R - En premier lieu, nous allons souligner que le plein emploi est désormais un objectif partagé par tous les gouvernements et que l'articulation des politiques économiques et sociales doit permettre de poursuivre cet objectif de plein emploi. Mais nous allons surtout insister à présent sur la qualité des emplois en termes d'intérêt du travail, de compétence, de qualification... Nous allons combiner démarche quantitative et démarche qualitative. Ensuite, nous allons poursuivre la mise en place des droits sociaux fondamentaux. Nous allons notamment insister sur les nouvelles sécurités pour les travailleurs. Je pense à la formation tout au long de la vie, et à un observatoire des mutations industrielles afin de prévoir les emplois de demain et préparer les salariés à acquérir les compétences nécessaires tout en progressant personnellement. Bien sûr, il faut continuer à avancer sur la participation des salariés aux décisions qui les intéressent directement, sur les droits et la protection des catégories particulières : l'égalité hommes-femmes, les salariés âgés, les handicapés, les chômeurs de longue durée... Enfin, il y a un chapitre de l'agenda qui me tient à cur comme l'Europe va mieux, je pense qu'elle doit aussi se tourner vers l'extérieur, vers les pays candidats à l'adhésion et vers les pays les plus pauvres.
Q - Le dialogue social n'est-il pas le grand absent de l'Agenda social ?
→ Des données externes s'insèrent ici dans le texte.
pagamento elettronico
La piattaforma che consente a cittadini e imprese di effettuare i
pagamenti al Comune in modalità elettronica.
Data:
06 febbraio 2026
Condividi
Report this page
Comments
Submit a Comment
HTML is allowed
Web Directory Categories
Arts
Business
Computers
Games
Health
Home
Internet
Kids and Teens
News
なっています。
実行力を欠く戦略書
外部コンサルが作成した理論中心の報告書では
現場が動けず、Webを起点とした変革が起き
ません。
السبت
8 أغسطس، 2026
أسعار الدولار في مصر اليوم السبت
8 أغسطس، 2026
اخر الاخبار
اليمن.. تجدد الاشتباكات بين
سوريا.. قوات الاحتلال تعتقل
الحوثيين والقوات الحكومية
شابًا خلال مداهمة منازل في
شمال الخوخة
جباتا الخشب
R - Pas du tout, c'est un élément extrêmement important. L'excellent document de la Commission dit clairement que l'Agenda social doit combiner l'ensemble des méthodes d'action au niveau européen en fonction des domaines directives, " coordination ouverte ", fonds structurels, mais aussi négociation collective... Le dialogue social est essentiel et doit se renforcer. Négociation collective et intervention législative se renforcent mutuellement. Je me réjouis d'ailleurs que les partenaires sociaux européens commencent une négociation sur le travail intérimaire.
Q - Souhaitez-vous que la charte des droits fondamentaux soit intégrée dans le Traité de l'Union européenne ?
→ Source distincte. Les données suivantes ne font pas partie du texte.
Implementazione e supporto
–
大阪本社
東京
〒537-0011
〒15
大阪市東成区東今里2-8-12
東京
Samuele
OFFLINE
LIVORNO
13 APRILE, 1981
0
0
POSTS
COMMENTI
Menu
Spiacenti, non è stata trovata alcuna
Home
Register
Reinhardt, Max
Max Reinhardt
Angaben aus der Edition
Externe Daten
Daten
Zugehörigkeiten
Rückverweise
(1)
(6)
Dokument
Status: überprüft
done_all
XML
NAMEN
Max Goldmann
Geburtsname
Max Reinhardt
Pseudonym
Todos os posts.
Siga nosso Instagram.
R - Que serait une charte européenne des droits fondamentaux dépourvue de valeur juridique ? Ceci dit, je pense que l'on ne peut pas aujourd'hui parvenir à une charte des droits fondamentaux ambitieuse et concrète - avec non pas des droits théoriques à accrocher au fronton de nos mairies, mais des droits réels -, et une charte qui soit en même temps, d'emblée et dans sa totalité, contraignante. Il faut que nous réfléchissions à une intégration progressive de ces droits dans le traité. Prenons un exemple : qu'est-ce qui empêche aujourd'hui d'intégrer, quand la charte sera adoptée, le droit syndical dans le traité ?
Q - Parce que le droit syndical existe déjà dans tous les Etats membres ?
R - Oui, et surtout parce qu'aujourd'hui, on pourrait sanctionner l'application de ce droit. En revanche, vous ne pouvez pas faire la même chose avec l'accès aux soins. Si vous inscrivez le droit à l'accès aux soins pour tous dans le traité, vous savez très bien que vous ne pourrez pas le sanctionner aujourd'hui. Je préfère donc avoir une charte au volet social ambitieux et concret qui s'intégrera peu à peu dans les textes fondateurs de l'Europe.